# Major Assignment-German Romanticism



## JohnB (Dec 6, 2007)

I am having difficulty locating any information for my assignment which has been set to discuss the divergent views of composers from Beethoven to Mahler in the romantic period towards programme music & absolute music.

My answer is to be supported with appropriate musical examples & quotations.

Can anyone provide guidance as to where I should be looking for relevant information on this topic?


----------



## David C Coleman (Nov 23, 2007)

This maybe a bit obvious. But have you tried the internet or libraries??


----------



## JohnB (Dec 6, 2007)

David

Can you suggest any internet sites

or books?


----------



## Kurkikohtaus (Oct 22, 2006)

That topic is so very broad, the formulation "composers from Beethoven to Mahler" scares me.

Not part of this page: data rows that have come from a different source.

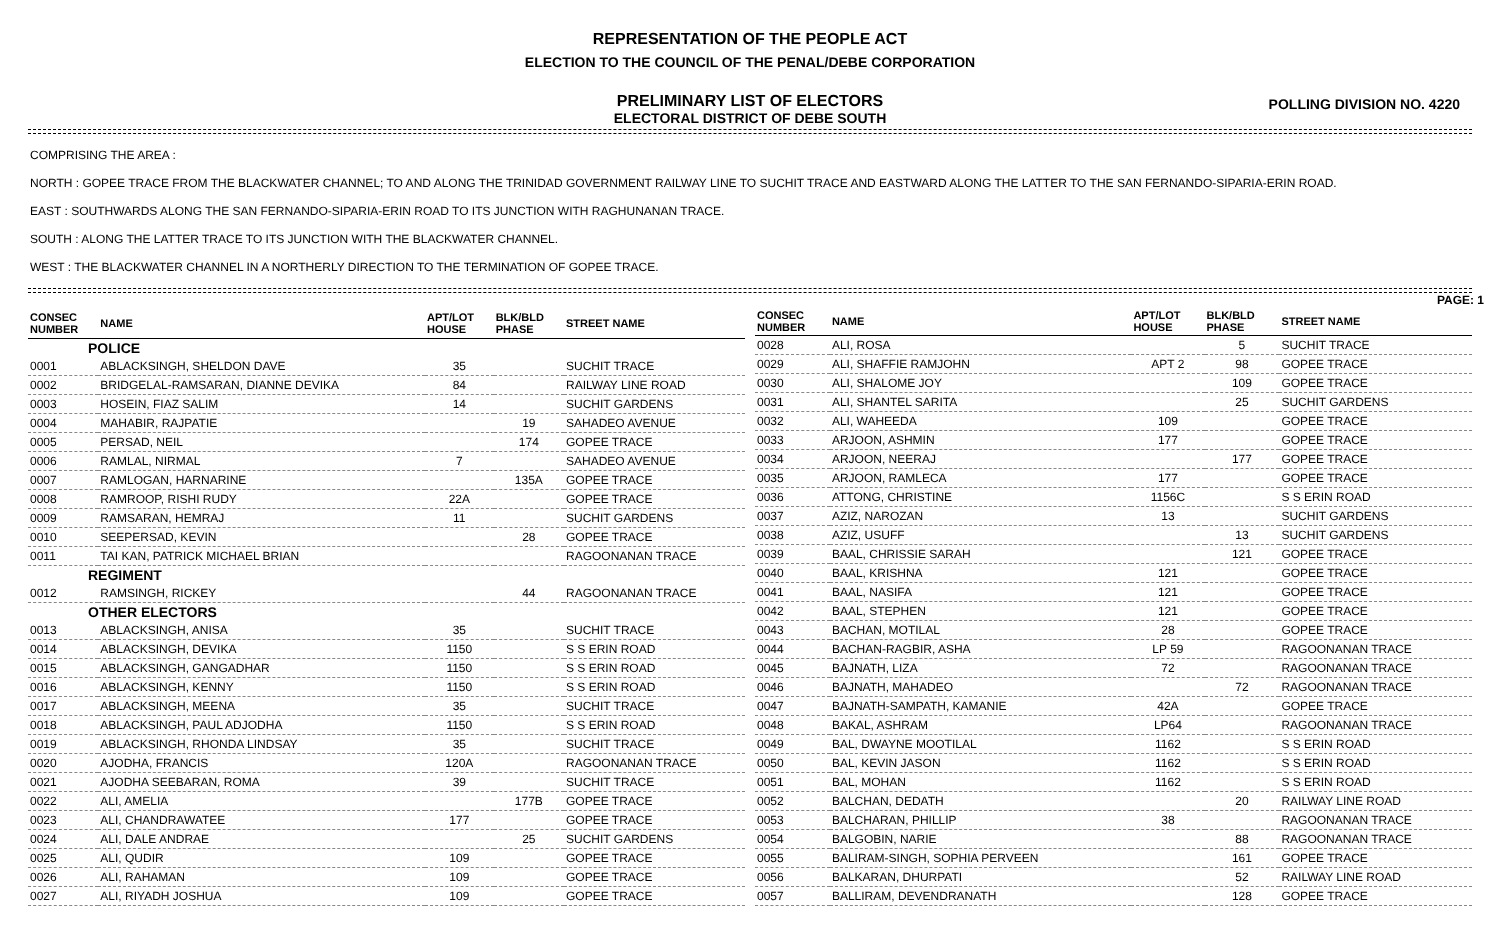REPRESENTATION OF THE PEOPLE ACT
ELECTION TO THE COUNCIL OF THE PENAL/DEBE CORPORATION
PRELIMINARY LIST OF ELECTORS
ELECTORAL DISTRICT OF DEBE SOUTH
POLLING DIVISION NO. 4220
COMPRISING THE AREA :
NORTH : GOPEE TRACE FROM THE BLACKWATER CHANNEL; TO AND ALONG THE TRINIDAD GOVERNMENT RAILWAY LINE TO SUCHIT TRACE AND EASTWARD ALONG THE LATTER TO THE SAN FERNANDO-SIPARIA-ERIN ROAD.
EAST : SOUTHWARDS ALONG THE SAN FERNANDO-SIPARIA-ERIN ROAD TO ITS JUNCTION WITH RAGHUNANAN TRACE.
SOUTH : ALONG THE LATTER TRACE TO ITS JUNCTION WITH THE BLACKWATER CHANNEL.
WEST : THE BLACKWATER CHANNEL IN A NORTHERLY DIRECTION TO THE TERMINATION OF GOPEE TRACE.
PAGE: 1
| CONSEC NUMBER | NAME | APT/LOT HOUSE | BLK/BLD PHASE | STREET NAME |
| --- | --- | --- | --- | --- |
| POLICE | | | | |
| 0001 | ABLACKSINGH, SHELDON DAVE | 35 | | SUCHIT TRACE |
| 0002 | BRIDGELAL-RAMSARAN, DIANNE DEVIKA | 84 | | RAILWAY LINE ROAD |
| 0003 | HOSEIN, FIAZ SALIM | 14 | | SUCHIT GARDENS |
| 0004 | MAHABIR, RAJPATIE | | 19 | SAHADEO AVENUE |
| 0005 | PERSAD, NEIL | | 174 | GOPEE TRACE |
| 0006 | RAMLAL, NIRMAL | 7 | | SAHADEO AVENUE |
| 0007 | RAMLOGAN, HARNARINE | | 135A | GOPEE TRACE |
| 0008 | RAMROOP, RISHI RUDY | 22A | | GOPEE TRACE |
| 0009 | RAMSARAN, HEMRAJ | 11 | | SUCHIT GARDENS |
| 0010 | SEEPERSAD, KEVIN | | 28 | GOPEE TRACE |
| 0011 | TAI KAN, PATRICK MICHAEL BRIAN | | | RAGOONANAN TRACE |
| REGIMENT | | | | |
| 0012 | RAMSINGH, RICKEY | | 44 | RAGOONANAN TRACE |
| OTHER ELECTORS | | | | |
| 0013 | ABLACKSINGH, ANISA | 35 | | SUCHIT TRACE |
| 0014 | ABLACKSINGH, DEVIKA | 1150 | | S S ERIN ROAD |
| 0015 | ABLACKSINGH, GANGADHAR | 1150 | | S S ERIN ROAD |
| 0016 | ABLACKSINGH, KENNY | 1150 | | S S ERIN ROAD |
| 0017 | ABLACKSINGH, MEENA | 35 | | SUCHIT TRACE |
| 0018 | ABLACKSINGH, PAUL ADJODHA | 1150 | | S S ERIN ROAD |
| 0019 | ABLACKSINGH, RHONDA LINDSAY | 35 | | SUCHIT TRACE |
| 0020 | AJODHA, FRANCIS | 120A | | RAGOONANAN TRACE |
| 0021 | AJODHA SEEBARAN, ROMA | 39 | | SUCHIT TRACE |
| 0022 | ALI, AMELIA | | 177B | GOPEE TRACE |
| 0023 | ALI, CHANDRAWATEE | 177 | | GOPEE TRACE |
| 0024 | ALI, DALE ANDRAE | | 25 | SUCHIT GARDENS |
| 0025 | ALI, QUDIR | 109 | | GOPEE TRACE |
| 0026 | ALI, RAHAMAN | 109 | | GOPEE TRACE |
| 0027 | ALI, RIYADH JOSHUA | 109 | | GOPEE TRACE |
| CONSEC NUMBER | NAME | APT/LOT HOUSE | BLK/BLD PHASE | STREET NAME |
| --- | --- | --- | --- | --- |
| 0028 | ALI, ROSA | | 5 | SUCHIT TRACE |
| 0029 | ALI, SHAFFIE RAMJOHN | APT 2 | 98 | GOPEE TRACE |
| 0030 | ALI, SHALOME JOY | | 109 | GOPEE TRACE |
| 0031 | ALI, SHANTEL SARITA | | 25 | SUCHIT GARDENS |
| 0032 | ALI, WAHEEDA | 109 | | GOPEE TRACE |
| 0033 | ARJOON, ASHMIN | 177 | | GOPEE TRACE |
| 0034 | ARJOON, NEERAJ | | 177 | GOPEE TRACE |
| 0035 | ARJOON, RAMLECA | 177 | | GOPEE TRACE |
| 0036 | ATTONG, CHRISTINE | 1156C | | S S ERIN ROAD |
| 0037 | AZIZ, NAROZAN | 13 | | SUCHIT GARDENS |
| 0038 | AZIZ, USUFF | | 13 | SUCHIT GARDENS |
| 0039 | BAAL, CHRISSIE SARAH | | 121 | GOPEE TRACE |
| 0040 | BAAL, KRISHNA | 121 | | GOPEE TRACE |
| 0041 | BAAL, NASIFA | 121 | | GOPEE TRACE |
| 0042 | BAAL, STEPHEN | 121 | | GOPEE TRACE |
| 0043 | BACHAN, MOTILAL | 28 | | GOPEE TRACE |
| 0044 | BACHAN-RAGBIR, ASHA | LP 59 | | RAGOONANAN TRACE |
| 0045 | BAJNATH, LIZA | 72 | | RAGOONANAN TRACE |
| 0046 | BAJNATH, MAHADEO | | 72 | RAGOONANAN TRACE |
| 0047 | BAJNATH-SAMPATH, KAMANIE | 42A | | GOPEE TRACE |
| 0048 | BAKAL, ASHRAM | LP64 | | RAGOONANAN TRACE |
| 0049 | BAL, DWAYNE MOOTILAL | 1162 | | S S ERIN ROAD |
| 0050 | BAL, KEVIN JASON | 1162 | | S S ERIN ROAD |
| 0051 | BAL, MOHAN | 1162 | | S S ERIN ROAD |
| 0052 | BALCHAN, DEDATH | | 20 | RAILWAY LINE ROAD |
| 0053 | BALCHARAN, PHILLIP | 38 | | RAGOONANAN TRACE |
| 0054 | BALGOBIN, NARIE | | 88 | RAGOONANAN TRACE |
| 0055 | BALIRAM-SINGH, SOPHIA PERVEEN | | 161 | GOPEE TRACE |
| 0056 | BALKARAN, DHURPATI | | 52 | RAILWAY LINE ROAD |
| 0057 | BALLIRAM, DEVENDRANATH | | 128 | GOPEE TRACE |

First of all, narrow down your composer list. A good pick of 5 that are relevant to this topic would be...

Beethoven
Berlioz
Dvorak
Tchaikovsky
Mahler
... in that they all wrote absolute *and *programme music, sometimes combining elements of the two in a single form. But even those 5 could leave you with a very unwiely project, I think comparing the works and approaches of 2 of them would make a very good essay.

As far as sources are concerned, to really be able to discuss this in any detail, you need scores more than books, you need a knowledge of the music itself and the techniques used by the composers. No book will tell you more about that than the score itself.

But if you must, try the general purpose Groves Encyclopedia for a start, perhaps it will list further references. Click HERE or try a library.


----------